Late-night television is awash in get-slim-quick schemes, and it’s hard to spend more than a few minutes online without being serenaded by “one weird trick” to reduce belly fat. We sort of know in the back of our minds that these pitches have something wrong with them, but what, exactly?

The Federal Trade Commission has a guide: Gut Check: A Reference Guide for Media on Spotting False Weight Loss Claims.

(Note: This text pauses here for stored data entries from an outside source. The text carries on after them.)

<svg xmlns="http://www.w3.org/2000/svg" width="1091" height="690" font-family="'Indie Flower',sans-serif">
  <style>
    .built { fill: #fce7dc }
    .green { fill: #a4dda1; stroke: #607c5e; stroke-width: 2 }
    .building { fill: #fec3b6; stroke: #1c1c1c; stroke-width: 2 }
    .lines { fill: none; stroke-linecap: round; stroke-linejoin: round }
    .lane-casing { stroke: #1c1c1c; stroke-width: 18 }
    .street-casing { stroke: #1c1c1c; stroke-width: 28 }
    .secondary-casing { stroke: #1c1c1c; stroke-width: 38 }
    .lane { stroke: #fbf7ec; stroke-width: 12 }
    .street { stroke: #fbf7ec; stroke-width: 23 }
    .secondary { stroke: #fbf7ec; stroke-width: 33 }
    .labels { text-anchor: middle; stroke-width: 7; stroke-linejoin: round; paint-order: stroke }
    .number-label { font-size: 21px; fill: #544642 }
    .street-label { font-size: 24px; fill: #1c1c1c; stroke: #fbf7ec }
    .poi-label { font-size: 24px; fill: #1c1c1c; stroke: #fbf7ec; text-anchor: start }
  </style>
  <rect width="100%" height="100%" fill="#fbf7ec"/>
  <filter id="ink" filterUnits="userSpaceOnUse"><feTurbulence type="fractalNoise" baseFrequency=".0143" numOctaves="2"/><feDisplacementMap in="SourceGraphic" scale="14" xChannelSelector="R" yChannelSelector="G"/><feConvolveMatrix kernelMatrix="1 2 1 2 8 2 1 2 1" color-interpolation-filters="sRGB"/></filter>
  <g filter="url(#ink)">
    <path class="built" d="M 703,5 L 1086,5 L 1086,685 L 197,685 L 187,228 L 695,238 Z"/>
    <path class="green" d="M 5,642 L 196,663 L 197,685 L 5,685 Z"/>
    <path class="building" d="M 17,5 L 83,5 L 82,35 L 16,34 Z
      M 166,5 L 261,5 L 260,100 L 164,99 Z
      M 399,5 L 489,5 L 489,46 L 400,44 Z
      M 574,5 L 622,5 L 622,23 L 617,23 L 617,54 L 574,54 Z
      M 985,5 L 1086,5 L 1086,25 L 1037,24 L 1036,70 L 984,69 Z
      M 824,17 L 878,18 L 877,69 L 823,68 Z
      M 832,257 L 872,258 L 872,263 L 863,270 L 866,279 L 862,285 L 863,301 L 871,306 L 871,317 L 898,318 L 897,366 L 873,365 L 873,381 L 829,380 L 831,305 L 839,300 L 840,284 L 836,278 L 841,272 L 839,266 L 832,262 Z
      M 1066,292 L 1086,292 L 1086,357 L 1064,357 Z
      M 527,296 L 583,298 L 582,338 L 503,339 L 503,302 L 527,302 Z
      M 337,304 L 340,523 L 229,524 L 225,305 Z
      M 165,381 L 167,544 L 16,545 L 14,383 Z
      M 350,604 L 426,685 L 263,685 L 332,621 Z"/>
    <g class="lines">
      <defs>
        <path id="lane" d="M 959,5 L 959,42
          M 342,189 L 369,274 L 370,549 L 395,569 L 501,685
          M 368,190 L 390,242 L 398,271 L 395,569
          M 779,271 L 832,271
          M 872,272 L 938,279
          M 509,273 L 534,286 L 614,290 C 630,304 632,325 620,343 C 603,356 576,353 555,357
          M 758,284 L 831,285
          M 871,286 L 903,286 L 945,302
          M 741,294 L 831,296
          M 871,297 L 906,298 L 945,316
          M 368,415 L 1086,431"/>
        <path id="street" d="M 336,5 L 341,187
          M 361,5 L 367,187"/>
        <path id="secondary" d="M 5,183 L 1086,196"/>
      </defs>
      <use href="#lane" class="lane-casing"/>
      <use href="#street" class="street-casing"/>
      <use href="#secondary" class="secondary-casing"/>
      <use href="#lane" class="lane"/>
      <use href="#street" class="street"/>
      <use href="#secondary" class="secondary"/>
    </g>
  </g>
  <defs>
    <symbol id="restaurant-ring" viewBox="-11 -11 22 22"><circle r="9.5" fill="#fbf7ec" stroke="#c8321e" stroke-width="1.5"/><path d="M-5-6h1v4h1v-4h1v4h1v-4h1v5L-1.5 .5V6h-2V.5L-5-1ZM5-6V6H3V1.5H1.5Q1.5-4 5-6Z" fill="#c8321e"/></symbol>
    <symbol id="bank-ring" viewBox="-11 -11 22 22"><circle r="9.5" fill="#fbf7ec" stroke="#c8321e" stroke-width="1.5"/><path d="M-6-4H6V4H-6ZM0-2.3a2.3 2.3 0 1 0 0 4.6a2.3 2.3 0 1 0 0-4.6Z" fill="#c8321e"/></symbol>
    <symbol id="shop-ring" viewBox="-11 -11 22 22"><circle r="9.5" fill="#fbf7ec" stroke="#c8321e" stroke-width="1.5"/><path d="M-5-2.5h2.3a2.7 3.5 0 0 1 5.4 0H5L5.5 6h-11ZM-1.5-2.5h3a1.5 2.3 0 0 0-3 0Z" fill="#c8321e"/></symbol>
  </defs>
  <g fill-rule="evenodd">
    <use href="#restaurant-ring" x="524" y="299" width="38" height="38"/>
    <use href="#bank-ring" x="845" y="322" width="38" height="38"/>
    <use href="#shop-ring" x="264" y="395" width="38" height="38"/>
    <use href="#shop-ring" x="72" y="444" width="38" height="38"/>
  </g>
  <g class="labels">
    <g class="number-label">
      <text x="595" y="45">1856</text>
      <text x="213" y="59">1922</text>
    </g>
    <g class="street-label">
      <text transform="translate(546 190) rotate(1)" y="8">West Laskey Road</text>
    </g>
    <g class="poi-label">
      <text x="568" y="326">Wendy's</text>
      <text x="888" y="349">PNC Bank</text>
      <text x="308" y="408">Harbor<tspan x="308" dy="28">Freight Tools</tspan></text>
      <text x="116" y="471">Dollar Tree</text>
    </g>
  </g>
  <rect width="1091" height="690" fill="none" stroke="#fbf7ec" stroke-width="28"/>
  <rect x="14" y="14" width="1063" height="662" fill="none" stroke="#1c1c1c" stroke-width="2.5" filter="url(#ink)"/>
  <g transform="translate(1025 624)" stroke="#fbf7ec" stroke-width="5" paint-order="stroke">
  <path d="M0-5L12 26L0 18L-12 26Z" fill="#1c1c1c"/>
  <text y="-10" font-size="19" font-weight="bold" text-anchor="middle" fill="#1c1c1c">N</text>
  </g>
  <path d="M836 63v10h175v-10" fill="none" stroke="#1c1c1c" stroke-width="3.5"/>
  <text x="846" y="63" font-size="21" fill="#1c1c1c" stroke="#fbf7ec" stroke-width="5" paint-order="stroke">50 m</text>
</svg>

This is for media outlets deciding what ads to run, but obviously not enough media are using it! Here are the basics:

Think twice before running any ad that says a product:

  1. causes weight loss of two pounds or more a week for a month or more without dieting or exercise;
  2. causes substantial weight loss no matter what or how much the consumer eats;
  3. causes permanent weight loss even after the consumer stops using product;
  4. blocks the absorption of fat or calories to enable consumers to lose substantial weight;
  5. safely enables consumers to lose more than three pounds per week for more than four weeks;
  6. causes substantial weight loss for all users; or
  7. causes substantial weight loss by wearing a product on the body or rubbing it into the skin.

    Lots more information at the site about each of those items, and you can also take a quiz. (The quiz answers explain how scammy ads dress up sketchy claims with the kinds of disclaimers that let them pass by the FTC, too.)